Mr Berry’s move is consistent with a similar move by the Victorian Labor Government to establish the crime of industrial manslaughter which is yet to become law and recommendations from the Productivity Commission that heavier penalties should apply for workplace safety breaches.
"The strengthening of occupational health and safety laws in Australia has been a gradual and collaborative approach over many years and it is now timely to put in place criminal sanctions for serious breaches," Mr Berry said.
"Criminal sanctions have been commonplace for death and injury caused by negligence or failure to act appropriately in many areas and it is no less appropriate to have similar sanctions for dangerous workplaces.
"Labor will immediately move to have these industrial manslaughter laws drafted after the October Assembly election, in consultation with industry and the union movement, with the view to having these laws in place by the end of 2002.

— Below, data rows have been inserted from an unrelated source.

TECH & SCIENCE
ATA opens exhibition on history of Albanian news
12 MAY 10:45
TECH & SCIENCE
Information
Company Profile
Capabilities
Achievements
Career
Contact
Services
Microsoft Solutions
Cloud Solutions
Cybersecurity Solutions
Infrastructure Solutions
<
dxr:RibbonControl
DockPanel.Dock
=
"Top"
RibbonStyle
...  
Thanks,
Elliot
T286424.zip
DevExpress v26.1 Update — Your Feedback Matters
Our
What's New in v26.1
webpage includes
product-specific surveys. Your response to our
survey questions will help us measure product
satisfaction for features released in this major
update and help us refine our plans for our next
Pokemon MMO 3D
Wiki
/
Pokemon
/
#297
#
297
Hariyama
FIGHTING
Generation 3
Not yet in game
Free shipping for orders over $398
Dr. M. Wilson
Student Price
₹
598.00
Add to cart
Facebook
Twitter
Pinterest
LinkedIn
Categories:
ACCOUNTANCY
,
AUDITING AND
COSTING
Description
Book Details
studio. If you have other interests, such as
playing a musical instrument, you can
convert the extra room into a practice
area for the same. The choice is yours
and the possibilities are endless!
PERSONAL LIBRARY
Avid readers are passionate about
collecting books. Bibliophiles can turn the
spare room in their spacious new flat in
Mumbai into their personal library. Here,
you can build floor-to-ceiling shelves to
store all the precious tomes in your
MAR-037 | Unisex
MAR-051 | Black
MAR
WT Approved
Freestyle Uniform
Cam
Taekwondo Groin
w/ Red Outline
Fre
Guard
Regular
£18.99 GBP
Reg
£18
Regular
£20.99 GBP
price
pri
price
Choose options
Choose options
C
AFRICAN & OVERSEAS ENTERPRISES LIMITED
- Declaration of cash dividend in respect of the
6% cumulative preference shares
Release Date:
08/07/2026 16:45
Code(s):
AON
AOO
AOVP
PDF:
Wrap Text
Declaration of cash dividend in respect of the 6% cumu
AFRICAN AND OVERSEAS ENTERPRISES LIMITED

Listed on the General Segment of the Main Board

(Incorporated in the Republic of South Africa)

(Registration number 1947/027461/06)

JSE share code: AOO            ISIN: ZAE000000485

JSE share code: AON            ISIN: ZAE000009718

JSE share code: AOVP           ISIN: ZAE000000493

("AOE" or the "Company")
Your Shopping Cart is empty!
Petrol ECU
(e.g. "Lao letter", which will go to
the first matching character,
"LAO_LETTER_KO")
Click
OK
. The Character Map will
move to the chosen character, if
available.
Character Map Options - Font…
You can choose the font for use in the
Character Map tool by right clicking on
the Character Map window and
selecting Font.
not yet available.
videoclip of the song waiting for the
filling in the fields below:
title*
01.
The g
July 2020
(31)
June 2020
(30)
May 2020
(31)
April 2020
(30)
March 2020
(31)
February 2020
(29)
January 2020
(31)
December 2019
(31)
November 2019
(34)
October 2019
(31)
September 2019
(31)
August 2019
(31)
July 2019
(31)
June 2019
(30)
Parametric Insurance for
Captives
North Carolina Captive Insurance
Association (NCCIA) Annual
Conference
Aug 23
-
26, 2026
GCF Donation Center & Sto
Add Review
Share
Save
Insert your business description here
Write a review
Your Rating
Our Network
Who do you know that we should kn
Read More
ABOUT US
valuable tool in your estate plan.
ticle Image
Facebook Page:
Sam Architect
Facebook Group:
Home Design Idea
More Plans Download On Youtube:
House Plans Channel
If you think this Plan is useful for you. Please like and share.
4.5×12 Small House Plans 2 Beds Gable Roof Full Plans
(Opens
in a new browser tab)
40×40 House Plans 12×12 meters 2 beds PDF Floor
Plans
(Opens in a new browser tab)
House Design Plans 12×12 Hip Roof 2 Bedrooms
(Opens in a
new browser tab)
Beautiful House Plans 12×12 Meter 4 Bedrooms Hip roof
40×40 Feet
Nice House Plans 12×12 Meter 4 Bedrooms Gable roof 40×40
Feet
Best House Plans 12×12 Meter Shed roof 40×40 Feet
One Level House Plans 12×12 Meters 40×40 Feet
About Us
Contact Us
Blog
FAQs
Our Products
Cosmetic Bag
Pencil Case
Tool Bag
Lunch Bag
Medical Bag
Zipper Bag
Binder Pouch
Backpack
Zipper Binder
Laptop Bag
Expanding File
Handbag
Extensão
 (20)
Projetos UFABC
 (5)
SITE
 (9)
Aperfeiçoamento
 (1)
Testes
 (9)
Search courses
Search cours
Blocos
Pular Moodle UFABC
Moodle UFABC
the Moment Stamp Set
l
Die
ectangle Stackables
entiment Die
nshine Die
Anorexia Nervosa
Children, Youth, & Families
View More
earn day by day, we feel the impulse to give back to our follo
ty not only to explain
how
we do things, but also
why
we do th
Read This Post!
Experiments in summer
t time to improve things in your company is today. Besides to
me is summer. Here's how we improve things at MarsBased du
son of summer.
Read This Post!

"With over 111,000 workers compensated for work-related injuries and sickness and 400 compensated fatalities each year across Australia there is still much work to do.
"All workers are entitled to return home from work without injury or illness and unless governments take the issue seriously the stream of unacceptable injuries will continue.
"If you drive your car recklessly and someone is hurt or killed there is a criminal sanction. Why shouldn’t criminal sanctions apply in the workplace?" Mr Berry concluded.